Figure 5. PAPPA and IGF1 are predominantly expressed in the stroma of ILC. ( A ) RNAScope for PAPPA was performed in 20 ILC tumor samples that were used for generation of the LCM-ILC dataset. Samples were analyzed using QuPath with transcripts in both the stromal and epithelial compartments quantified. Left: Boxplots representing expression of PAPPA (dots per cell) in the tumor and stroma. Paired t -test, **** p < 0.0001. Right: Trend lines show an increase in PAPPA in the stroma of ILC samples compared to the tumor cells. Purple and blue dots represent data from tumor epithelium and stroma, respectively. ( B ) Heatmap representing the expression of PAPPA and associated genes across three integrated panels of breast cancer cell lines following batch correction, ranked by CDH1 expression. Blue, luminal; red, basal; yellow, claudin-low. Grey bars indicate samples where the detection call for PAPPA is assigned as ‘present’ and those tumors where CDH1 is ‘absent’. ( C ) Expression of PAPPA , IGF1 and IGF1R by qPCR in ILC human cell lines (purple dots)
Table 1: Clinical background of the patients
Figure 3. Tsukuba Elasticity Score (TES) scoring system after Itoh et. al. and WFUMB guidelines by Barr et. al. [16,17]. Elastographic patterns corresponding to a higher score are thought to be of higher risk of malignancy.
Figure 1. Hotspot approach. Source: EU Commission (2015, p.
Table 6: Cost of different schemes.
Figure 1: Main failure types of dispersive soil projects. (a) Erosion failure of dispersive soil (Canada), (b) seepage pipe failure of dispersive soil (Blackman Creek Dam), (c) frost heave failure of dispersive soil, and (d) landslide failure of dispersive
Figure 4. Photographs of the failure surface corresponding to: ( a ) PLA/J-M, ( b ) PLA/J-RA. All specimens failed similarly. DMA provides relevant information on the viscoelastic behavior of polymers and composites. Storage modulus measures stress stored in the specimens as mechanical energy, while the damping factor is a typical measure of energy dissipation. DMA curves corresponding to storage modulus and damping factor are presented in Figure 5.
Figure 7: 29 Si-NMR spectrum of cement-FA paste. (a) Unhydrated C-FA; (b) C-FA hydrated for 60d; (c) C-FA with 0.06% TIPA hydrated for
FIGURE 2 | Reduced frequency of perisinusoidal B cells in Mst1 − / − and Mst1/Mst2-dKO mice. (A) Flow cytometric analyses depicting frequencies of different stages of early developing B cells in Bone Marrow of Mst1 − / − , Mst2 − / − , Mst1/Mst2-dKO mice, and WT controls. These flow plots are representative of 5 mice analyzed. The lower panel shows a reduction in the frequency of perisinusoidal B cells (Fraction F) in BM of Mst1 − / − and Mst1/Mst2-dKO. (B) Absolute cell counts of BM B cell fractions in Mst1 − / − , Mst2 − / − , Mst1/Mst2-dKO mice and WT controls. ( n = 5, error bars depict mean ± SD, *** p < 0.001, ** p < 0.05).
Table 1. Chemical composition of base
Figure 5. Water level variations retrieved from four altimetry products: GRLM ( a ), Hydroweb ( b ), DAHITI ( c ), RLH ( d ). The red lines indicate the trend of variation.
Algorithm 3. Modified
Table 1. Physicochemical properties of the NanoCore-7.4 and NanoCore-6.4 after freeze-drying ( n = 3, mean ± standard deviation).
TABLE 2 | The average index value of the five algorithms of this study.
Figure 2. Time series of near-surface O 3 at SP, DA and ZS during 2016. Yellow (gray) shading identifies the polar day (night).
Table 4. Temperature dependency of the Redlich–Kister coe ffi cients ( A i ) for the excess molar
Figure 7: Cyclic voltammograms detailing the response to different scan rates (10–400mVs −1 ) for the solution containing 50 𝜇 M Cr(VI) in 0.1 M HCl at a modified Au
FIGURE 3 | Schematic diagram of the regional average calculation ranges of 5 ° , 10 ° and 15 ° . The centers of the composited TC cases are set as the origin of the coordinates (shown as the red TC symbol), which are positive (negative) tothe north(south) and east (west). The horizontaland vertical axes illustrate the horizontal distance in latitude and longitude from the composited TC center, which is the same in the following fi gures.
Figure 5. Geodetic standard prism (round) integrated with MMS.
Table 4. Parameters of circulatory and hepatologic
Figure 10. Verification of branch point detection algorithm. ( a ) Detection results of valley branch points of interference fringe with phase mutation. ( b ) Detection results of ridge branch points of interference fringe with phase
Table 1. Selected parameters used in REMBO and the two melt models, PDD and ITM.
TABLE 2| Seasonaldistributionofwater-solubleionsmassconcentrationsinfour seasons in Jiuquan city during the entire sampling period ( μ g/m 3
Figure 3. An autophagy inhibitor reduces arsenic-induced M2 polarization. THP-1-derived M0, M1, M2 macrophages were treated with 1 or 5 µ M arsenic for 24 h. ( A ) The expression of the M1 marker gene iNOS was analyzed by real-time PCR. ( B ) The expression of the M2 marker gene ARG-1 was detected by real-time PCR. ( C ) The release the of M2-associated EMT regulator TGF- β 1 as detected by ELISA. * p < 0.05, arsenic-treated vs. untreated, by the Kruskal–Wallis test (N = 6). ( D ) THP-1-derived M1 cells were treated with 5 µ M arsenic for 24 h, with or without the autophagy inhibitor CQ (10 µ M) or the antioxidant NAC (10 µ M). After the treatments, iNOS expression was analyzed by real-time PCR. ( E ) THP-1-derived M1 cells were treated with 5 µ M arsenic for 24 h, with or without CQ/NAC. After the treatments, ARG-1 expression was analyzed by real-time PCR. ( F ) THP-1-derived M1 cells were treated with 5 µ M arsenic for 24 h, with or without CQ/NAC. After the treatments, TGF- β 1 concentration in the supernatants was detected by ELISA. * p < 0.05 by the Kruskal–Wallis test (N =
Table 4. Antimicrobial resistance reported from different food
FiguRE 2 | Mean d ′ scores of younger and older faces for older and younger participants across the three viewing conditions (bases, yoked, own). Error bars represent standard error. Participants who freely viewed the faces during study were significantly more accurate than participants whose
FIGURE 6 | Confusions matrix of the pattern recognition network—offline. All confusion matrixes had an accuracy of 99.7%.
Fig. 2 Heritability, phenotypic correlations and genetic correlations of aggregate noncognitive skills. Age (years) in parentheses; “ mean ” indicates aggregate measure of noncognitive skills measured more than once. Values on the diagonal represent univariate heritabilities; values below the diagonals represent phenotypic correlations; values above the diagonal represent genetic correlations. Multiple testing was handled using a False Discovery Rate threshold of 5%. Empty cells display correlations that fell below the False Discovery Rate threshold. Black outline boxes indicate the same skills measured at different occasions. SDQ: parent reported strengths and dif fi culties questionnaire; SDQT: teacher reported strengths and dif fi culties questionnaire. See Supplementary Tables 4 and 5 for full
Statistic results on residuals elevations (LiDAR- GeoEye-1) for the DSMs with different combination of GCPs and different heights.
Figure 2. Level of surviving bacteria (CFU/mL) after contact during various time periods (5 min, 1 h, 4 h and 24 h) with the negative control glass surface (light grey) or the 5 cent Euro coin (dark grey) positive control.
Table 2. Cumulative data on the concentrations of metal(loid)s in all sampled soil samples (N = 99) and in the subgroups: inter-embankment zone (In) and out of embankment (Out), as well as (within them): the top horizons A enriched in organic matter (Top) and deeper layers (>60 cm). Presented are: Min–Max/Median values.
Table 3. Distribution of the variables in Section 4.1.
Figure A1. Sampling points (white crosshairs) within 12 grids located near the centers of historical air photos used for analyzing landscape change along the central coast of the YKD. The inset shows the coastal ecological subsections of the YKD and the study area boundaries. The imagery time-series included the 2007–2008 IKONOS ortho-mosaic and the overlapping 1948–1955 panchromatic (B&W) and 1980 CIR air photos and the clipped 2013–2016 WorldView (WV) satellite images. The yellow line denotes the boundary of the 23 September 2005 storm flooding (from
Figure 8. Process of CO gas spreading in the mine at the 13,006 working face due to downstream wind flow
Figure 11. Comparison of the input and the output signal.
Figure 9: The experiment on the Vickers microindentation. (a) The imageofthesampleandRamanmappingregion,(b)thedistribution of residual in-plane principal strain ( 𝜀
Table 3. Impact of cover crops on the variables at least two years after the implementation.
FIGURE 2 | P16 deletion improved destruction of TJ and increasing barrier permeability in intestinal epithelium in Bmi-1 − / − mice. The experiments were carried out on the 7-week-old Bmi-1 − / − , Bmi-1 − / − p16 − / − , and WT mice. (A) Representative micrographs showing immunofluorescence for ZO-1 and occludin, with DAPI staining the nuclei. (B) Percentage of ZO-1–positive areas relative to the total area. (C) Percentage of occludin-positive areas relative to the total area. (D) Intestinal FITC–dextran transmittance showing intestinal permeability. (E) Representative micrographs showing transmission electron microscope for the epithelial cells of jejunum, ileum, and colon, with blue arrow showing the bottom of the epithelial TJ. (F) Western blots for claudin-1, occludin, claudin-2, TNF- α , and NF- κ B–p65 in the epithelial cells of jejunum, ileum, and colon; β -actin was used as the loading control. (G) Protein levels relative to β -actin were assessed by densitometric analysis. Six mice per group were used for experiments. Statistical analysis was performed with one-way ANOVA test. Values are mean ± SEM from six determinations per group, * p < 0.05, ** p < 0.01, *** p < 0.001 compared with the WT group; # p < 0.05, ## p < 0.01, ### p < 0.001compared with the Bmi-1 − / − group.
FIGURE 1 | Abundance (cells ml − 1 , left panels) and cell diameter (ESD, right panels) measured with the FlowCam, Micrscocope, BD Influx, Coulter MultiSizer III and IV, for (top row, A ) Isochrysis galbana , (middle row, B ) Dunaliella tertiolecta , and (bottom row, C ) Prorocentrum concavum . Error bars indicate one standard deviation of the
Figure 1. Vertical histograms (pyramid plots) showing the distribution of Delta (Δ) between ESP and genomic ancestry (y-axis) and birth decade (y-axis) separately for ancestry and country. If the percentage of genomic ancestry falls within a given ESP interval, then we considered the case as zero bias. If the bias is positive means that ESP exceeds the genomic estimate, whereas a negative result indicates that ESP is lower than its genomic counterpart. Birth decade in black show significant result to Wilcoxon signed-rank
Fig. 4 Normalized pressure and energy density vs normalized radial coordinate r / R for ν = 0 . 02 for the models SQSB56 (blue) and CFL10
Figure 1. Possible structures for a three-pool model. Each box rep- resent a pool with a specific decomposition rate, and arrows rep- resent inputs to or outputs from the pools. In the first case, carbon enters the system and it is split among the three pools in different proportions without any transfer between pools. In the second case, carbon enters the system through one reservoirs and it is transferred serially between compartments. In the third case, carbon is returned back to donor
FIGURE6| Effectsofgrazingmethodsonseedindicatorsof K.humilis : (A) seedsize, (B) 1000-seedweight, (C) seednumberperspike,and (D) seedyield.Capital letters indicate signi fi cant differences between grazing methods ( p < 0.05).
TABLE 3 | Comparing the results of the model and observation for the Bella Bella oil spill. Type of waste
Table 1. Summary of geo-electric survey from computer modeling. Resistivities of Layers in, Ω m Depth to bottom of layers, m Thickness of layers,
○ ○ ○
Which lines above include the word "during"? Return each one.

Figure 2. Time series of near-surface O 3 at SP, DA and ZS during 2016. Yellow (gray) shading identifies the polar day (night).
TABLE 2| Seasonaldistributionofwater-solubleionsmassconcentrationsinfour seasons in Jiuquan city during the entire sampling period ( μ g/m 3
FiguRE 2 | Mean d ′ scores of younger and older faces for older and younger participants across the three viewing conditions (bases, yoked, own). Error bars represent standard error. Participants who freely viewed the faces during study were significantly more accurate than participants whose
Figure 2. Level of surviving bacteria (CFU/mL) after contact during various time periods (5 min, 1 h, 4 h and 24 h) with the negative control glass surface (light grey) or the 5 cent Euro coin (dark grey) positive control.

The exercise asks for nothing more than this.